Exercise brief> Find every line below where the string "elsewhere" shows up, and copy those lines.

Data to process>
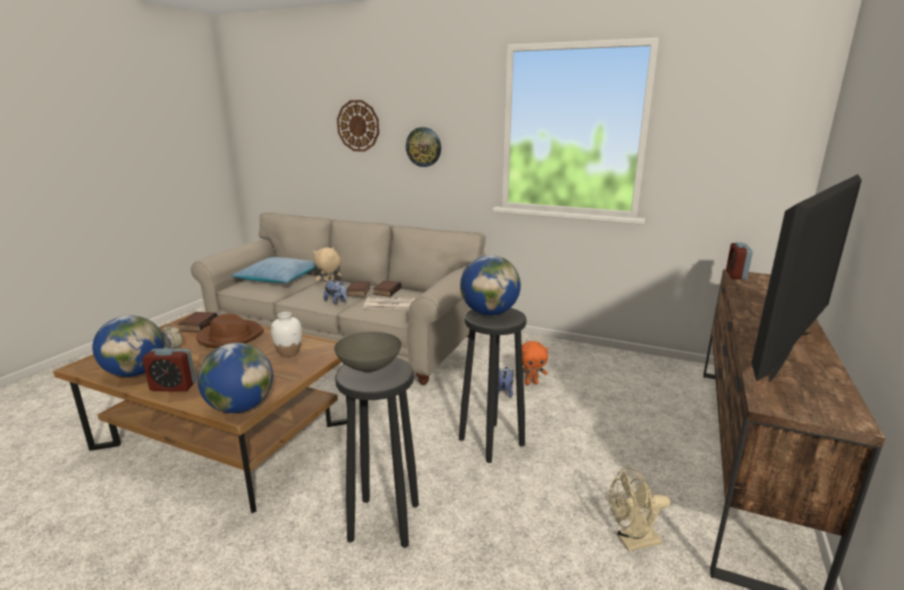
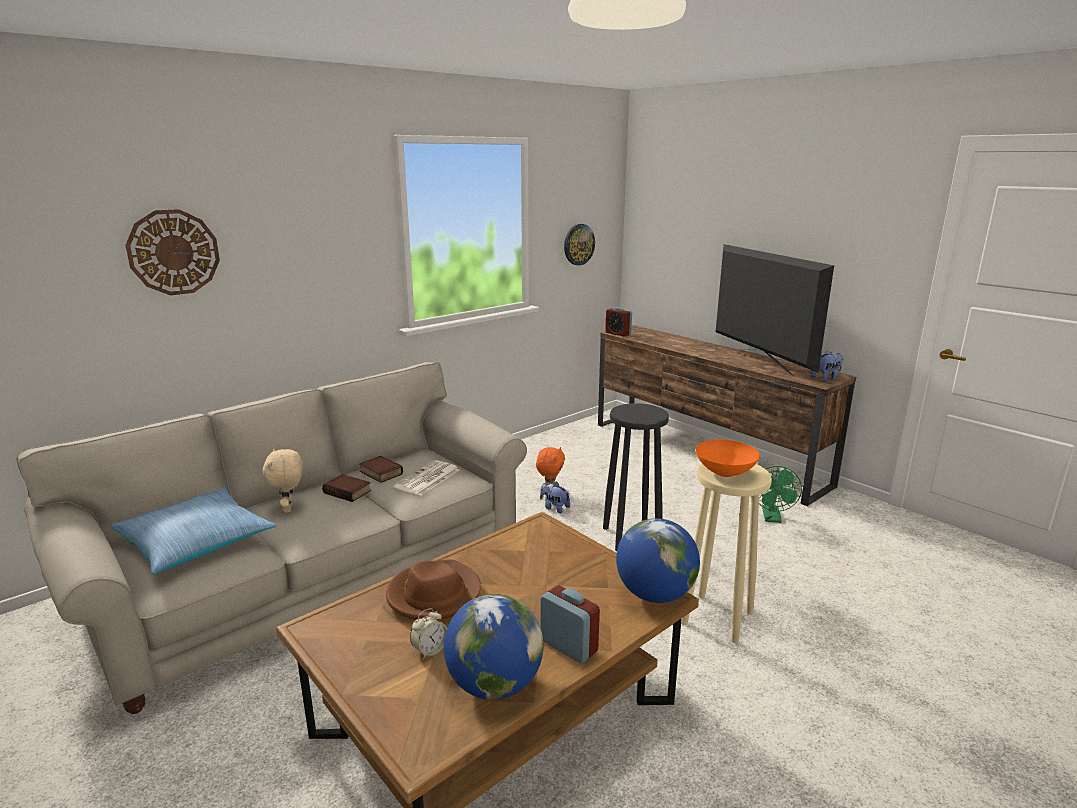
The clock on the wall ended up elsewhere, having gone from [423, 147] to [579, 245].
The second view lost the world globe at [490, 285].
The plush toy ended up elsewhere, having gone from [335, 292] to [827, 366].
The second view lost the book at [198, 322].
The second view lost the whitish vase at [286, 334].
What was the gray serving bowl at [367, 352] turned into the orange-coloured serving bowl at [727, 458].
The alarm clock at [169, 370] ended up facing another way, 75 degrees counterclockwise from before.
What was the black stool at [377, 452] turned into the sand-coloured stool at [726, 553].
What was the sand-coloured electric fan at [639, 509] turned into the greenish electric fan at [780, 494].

Response area>
The clock on the wall ended up elsewhere, having gone from [423, 147] to [579, 245].
The plush toy ended up elsewhere, having gone from [335, 292] to [827, 366].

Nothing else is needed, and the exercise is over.